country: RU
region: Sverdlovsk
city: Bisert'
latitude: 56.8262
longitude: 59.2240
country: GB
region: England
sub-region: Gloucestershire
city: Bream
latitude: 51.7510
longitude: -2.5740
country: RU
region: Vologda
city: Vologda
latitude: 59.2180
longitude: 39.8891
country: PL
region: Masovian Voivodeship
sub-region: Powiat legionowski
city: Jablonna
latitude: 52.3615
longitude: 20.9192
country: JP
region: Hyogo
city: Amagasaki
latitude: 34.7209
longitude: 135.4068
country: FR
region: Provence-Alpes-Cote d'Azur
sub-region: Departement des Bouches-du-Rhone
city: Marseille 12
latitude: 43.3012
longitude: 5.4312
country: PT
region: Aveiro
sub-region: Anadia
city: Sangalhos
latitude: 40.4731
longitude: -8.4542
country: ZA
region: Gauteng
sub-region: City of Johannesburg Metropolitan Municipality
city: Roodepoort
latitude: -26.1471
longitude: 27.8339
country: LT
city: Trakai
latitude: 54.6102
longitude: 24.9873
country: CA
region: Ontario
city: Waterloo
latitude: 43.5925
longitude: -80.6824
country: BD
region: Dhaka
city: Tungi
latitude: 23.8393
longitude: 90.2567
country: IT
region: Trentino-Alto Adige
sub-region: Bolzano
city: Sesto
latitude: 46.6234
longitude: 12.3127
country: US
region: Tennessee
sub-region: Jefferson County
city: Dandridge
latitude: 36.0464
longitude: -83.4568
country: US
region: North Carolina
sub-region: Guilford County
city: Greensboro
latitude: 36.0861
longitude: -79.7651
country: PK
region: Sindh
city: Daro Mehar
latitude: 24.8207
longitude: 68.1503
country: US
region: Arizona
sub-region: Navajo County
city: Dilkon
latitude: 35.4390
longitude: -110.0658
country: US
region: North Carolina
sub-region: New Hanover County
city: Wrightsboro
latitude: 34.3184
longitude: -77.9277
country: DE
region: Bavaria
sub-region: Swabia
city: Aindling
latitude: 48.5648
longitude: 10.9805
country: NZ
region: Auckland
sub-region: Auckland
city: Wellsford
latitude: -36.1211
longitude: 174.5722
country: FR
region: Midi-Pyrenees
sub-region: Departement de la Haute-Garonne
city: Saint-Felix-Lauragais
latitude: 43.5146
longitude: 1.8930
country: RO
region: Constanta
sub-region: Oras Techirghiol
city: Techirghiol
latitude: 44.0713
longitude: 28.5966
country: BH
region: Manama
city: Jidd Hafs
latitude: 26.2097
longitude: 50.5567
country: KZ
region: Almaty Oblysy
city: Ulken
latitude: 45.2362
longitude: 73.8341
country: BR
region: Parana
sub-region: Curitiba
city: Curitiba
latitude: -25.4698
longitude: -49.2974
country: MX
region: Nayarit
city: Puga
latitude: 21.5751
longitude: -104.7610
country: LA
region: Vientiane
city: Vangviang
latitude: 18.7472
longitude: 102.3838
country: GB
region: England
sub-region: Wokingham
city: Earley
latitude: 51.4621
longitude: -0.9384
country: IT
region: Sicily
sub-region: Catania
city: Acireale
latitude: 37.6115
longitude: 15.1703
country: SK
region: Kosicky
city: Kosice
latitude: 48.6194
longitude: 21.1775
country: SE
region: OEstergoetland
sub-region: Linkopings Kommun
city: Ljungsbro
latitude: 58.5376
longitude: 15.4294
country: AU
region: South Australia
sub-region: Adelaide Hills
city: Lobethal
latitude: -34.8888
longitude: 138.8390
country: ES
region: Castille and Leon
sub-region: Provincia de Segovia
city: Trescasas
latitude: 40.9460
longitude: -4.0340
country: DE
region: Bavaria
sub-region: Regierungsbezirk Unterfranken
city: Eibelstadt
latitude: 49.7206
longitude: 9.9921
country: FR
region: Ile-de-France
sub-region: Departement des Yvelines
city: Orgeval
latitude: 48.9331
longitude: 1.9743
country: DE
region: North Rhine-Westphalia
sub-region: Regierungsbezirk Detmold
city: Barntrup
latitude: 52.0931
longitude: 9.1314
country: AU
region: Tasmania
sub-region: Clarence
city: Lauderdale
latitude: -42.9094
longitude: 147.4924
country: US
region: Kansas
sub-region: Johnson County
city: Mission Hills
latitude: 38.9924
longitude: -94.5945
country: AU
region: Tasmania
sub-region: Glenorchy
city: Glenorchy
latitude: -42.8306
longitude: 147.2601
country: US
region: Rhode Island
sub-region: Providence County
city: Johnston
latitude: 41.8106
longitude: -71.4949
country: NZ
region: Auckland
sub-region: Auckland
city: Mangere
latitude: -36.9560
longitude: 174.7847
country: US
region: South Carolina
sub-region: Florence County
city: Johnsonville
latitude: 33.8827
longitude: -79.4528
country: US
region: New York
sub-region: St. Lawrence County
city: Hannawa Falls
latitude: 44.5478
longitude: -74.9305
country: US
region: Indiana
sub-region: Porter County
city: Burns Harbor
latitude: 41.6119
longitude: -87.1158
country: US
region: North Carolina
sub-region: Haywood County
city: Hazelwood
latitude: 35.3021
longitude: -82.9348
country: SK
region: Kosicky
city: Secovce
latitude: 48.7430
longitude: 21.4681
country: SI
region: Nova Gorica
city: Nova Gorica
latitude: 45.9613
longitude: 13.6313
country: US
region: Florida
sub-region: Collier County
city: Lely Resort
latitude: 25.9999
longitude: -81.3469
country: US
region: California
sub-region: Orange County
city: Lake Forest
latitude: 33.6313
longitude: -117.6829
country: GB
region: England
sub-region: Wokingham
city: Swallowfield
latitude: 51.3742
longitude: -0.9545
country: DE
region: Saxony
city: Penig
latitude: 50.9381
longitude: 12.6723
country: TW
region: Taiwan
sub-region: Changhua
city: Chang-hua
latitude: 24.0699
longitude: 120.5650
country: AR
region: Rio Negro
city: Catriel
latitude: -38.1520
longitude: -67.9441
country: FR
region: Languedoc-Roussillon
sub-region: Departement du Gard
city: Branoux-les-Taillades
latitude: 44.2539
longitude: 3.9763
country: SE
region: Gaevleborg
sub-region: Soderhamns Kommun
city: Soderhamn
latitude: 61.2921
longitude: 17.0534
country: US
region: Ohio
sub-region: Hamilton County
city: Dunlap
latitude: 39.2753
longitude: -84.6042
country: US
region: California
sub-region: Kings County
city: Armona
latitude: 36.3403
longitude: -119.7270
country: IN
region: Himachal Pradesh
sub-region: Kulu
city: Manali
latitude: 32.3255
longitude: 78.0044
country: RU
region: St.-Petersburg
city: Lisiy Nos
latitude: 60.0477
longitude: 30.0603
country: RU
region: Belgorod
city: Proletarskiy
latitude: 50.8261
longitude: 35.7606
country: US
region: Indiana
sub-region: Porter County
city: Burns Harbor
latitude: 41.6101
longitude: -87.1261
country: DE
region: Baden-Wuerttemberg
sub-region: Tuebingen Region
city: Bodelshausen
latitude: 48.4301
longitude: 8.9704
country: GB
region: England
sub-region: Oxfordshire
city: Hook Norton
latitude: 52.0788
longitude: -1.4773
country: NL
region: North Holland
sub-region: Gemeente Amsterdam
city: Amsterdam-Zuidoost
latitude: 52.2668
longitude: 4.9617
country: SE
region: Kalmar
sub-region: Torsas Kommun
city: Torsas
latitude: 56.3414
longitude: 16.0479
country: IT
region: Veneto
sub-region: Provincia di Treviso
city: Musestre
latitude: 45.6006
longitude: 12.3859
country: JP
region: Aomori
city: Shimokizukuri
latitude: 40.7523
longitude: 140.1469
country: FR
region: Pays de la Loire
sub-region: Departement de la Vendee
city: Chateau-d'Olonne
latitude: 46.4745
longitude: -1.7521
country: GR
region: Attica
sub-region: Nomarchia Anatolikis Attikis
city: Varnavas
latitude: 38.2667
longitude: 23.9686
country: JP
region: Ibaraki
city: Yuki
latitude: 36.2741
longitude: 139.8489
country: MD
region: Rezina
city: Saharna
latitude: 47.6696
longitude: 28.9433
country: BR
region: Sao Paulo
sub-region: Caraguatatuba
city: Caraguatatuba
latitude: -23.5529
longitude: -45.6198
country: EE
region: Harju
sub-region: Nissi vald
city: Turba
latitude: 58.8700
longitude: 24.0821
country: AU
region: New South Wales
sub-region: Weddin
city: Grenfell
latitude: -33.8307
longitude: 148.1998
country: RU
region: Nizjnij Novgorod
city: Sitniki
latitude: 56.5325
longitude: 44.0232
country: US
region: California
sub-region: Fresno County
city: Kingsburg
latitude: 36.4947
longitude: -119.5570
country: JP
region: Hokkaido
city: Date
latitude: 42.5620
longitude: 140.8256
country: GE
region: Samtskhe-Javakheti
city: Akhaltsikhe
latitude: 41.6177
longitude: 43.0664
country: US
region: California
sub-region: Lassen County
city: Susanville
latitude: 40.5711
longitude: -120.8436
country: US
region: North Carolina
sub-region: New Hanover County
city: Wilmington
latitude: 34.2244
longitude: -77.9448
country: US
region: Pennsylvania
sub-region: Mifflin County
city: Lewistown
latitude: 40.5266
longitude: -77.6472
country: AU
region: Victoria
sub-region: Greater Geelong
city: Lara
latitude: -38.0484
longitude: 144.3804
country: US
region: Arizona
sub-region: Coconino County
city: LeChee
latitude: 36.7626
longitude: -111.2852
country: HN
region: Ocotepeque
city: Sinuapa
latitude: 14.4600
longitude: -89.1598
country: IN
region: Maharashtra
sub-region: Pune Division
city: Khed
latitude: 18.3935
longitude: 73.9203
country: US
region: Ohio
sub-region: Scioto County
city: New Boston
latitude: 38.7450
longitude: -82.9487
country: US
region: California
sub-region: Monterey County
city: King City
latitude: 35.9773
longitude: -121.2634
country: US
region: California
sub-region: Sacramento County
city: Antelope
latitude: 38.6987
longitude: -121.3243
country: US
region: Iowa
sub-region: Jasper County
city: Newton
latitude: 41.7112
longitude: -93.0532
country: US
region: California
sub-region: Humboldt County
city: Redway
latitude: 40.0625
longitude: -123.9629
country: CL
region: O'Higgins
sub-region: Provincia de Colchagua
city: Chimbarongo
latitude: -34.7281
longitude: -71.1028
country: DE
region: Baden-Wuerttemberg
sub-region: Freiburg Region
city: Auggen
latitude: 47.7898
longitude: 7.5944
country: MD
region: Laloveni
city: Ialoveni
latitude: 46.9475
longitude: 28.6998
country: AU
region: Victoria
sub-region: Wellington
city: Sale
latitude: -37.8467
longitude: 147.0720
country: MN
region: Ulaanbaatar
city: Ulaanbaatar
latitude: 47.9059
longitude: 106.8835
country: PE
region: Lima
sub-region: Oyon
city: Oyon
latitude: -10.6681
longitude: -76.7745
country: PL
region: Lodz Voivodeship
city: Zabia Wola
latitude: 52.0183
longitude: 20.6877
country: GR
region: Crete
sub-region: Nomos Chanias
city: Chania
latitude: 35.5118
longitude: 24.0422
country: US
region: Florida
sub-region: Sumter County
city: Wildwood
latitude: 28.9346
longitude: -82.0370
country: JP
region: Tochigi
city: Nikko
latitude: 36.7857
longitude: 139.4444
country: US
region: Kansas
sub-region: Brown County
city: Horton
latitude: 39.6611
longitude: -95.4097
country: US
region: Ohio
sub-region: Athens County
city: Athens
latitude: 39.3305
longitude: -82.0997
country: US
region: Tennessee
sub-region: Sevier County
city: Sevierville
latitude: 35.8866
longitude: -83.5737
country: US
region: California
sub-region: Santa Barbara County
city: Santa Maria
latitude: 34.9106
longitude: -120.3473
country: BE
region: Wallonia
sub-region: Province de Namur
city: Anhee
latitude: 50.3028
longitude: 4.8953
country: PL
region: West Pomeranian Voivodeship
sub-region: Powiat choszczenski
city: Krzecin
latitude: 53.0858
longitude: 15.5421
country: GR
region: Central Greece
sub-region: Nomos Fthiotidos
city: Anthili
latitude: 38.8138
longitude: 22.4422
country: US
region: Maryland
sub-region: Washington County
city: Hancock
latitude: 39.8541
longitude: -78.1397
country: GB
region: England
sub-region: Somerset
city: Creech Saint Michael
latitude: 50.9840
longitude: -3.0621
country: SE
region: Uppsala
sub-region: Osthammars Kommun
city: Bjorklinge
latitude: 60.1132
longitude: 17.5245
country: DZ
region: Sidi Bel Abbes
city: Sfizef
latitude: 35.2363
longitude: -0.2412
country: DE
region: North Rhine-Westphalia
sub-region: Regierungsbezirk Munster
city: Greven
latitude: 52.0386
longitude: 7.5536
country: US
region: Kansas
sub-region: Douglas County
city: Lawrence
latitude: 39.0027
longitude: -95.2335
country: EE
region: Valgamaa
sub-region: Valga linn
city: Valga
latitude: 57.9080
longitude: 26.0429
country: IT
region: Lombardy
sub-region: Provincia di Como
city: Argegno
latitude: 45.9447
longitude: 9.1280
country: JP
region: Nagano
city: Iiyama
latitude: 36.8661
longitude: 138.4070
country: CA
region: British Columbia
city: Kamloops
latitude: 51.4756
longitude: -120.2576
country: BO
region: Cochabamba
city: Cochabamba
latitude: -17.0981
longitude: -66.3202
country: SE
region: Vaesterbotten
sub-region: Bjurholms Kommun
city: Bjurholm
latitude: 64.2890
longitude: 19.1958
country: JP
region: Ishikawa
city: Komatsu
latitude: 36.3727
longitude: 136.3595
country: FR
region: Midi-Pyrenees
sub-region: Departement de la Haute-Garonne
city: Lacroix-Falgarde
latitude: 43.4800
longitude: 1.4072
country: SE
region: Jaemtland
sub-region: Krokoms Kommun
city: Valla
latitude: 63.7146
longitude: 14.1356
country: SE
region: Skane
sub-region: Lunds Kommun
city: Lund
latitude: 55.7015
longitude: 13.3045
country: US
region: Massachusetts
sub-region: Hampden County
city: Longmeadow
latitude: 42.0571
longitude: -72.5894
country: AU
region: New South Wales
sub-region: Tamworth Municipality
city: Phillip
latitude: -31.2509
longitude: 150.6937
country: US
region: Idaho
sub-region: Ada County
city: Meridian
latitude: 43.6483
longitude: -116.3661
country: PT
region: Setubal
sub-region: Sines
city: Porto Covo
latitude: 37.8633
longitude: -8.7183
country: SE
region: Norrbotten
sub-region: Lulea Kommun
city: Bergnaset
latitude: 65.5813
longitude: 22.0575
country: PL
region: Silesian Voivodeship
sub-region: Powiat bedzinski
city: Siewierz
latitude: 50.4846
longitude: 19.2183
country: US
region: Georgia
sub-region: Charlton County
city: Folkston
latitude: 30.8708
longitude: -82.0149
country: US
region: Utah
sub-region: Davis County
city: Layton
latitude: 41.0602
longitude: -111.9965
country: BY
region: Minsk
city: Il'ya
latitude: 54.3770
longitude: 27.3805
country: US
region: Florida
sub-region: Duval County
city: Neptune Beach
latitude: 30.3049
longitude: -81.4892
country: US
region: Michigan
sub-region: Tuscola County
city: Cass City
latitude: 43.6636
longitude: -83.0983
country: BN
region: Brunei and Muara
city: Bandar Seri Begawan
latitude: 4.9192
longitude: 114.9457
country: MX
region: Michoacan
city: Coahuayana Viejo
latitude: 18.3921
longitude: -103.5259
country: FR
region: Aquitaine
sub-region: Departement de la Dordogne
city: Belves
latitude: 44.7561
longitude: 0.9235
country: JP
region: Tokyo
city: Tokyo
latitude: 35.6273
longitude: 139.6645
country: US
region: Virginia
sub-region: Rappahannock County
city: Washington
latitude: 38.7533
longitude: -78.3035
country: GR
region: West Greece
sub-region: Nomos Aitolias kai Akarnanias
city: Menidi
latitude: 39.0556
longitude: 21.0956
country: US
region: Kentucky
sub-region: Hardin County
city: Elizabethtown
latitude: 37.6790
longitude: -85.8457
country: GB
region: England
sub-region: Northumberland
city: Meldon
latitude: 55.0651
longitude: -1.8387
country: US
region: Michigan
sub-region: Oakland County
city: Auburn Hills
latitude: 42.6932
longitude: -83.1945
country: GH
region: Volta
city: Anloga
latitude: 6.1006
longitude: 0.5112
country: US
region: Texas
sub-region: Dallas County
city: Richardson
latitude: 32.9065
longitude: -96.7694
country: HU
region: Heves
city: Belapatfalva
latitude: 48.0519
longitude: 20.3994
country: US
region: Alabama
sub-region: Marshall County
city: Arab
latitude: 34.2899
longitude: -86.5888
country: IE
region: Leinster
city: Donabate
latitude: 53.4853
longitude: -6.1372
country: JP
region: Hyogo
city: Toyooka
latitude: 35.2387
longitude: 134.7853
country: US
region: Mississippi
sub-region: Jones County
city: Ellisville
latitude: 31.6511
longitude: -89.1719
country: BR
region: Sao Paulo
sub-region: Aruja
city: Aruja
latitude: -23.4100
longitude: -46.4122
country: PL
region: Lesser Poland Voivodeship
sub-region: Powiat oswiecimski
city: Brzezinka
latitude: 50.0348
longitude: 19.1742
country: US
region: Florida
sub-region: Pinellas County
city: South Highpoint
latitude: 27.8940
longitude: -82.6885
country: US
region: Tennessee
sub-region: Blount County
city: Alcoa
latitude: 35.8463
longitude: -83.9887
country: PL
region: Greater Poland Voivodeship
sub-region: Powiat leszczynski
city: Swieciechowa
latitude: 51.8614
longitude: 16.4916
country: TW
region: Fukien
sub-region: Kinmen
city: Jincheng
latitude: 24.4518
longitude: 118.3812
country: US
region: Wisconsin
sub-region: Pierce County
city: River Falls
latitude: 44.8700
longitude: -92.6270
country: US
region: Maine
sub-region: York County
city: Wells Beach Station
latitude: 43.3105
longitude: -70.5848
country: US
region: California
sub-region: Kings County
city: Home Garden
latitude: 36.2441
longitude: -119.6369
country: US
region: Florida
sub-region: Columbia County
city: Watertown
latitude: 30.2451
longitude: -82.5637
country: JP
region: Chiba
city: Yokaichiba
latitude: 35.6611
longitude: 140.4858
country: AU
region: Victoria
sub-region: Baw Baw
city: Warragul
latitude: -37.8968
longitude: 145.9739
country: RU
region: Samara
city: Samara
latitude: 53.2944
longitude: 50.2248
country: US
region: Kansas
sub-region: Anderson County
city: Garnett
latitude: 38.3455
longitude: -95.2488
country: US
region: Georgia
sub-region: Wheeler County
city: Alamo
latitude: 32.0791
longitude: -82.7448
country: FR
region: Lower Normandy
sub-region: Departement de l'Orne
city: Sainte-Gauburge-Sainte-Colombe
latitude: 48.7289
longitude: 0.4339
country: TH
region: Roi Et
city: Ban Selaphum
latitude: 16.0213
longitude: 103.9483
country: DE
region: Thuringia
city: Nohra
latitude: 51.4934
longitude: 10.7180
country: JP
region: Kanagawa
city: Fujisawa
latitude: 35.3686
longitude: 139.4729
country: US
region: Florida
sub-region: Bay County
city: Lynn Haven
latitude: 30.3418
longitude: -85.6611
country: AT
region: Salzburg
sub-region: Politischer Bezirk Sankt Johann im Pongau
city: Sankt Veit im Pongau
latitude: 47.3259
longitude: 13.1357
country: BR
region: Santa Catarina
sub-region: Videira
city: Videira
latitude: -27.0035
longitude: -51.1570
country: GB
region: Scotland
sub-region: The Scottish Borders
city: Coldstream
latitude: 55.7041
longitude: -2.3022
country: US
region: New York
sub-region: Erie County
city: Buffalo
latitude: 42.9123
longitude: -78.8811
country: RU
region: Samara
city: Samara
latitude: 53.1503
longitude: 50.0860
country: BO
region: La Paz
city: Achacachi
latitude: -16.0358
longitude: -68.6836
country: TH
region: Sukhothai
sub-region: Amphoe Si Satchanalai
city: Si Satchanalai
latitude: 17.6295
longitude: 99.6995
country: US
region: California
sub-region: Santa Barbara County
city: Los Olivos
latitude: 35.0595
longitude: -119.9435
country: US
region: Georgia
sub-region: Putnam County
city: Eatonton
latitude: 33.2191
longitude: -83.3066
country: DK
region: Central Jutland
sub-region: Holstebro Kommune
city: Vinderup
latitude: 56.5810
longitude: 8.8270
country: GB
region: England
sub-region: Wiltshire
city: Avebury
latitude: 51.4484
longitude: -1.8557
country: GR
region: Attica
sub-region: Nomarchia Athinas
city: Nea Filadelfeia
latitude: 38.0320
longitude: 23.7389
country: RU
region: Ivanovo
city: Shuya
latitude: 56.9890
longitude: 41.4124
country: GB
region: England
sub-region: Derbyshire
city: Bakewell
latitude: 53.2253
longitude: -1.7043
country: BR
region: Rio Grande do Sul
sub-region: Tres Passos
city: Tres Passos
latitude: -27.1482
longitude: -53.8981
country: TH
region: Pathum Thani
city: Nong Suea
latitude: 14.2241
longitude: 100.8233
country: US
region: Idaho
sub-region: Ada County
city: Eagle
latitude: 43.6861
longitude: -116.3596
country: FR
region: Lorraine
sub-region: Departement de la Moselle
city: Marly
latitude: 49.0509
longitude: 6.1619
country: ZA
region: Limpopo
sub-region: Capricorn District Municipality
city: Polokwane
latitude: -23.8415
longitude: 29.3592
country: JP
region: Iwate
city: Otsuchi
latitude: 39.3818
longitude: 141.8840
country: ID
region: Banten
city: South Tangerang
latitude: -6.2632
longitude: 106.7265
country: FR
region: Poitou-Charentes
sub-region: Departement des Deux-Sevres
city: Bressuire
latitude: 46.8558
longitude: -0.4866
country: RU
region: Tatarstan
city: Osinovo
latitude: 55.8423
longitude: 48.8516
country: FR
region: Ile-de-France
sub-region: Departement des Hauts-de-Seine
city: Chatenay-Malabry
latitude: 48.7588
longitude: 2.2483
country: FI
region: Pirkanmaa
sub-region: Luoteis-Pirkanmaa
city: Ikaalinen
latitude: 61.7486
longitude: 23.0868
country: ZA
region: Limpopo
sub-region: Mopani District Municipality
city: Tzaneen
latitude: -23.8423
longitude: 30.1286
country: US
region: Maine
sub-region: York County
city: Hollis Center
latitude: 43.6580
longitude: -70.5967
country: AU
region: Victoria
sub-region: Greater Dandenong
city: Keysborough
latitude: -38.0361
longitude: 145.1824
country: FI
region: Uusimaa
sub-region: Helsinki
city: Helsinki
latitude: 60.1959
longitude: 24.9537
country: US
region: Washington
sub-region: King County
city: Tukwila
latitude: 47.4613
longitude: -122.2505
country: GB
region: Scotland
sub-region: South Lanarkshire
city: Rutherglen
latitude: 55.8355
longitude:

====

### Short exercise
Can you give the stretch from the line containing "longitude: 1.4072" through the line containing "longitude: -8.7183" again, with "city" replaced by "town" and everything else left as is?

### Solved exercise
longitude: 1.4072
country: SE
region: Jaemtland
sub-region: Krokoms Kommun
town: Valla
latitude: 63.7146
longitude: 14.1356
country: SE
region: Skane
sub-region: Lunds Kommun
town: Lund
latitude: 55.7015
longitude: 13.3045
country: US
region: Massachusetts
sub-region: Hampden County
town: Longmeadow
latitude: 42.0571
longitude: -72.5894
country: AU
region: New South Wales
sub-region: Tamworth Municipality
town: Phillip
latitude: -31.2509
longitude: 150.6937
country: US
region: Idaho
sub-region: Ada County
town: Meridian
latitude: 43.6483
longitude: -116.3661
country: PT
region: Setubal
sub-region: Sines
town: Porto Covo
latitude: 37.8633
longitude: -8.7183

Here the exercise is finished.